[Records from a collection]
=== Begin Enclosure ===

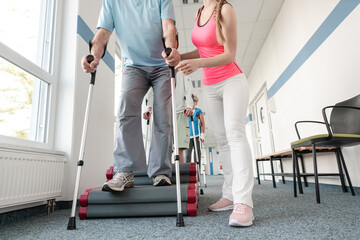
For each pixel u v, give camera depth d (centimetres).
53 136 184
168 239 86
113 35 284
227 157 145
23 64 153
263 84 521
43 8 189
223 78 127
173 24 135
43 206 160
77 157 190
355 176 236
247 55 557
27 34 169
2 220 125
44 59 185
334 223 104
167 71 147
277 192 258
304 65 324
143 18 141
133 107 138
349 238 81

=== End Enclosure ===

● **EXERCISE GOAL**
Nothing but an exact copy of the data, without pictures, should be returned.

● **ANSWER TO THE EXERCISE**
For each pixel u v, give camera depth d (centimetres).
53 136 184
168 239 86
113 35 284
227 157 145
23 64 153
263 84 521
43 8 189
223 78 127
173 24 135
43 206 160
77 157 190
355 176 236
247 55 557
27 34 169
2 220 125
44 59 185
334 223 104
167 71 147
277 192 258
304 65 324
143 18 141
133 107 138
349 238 81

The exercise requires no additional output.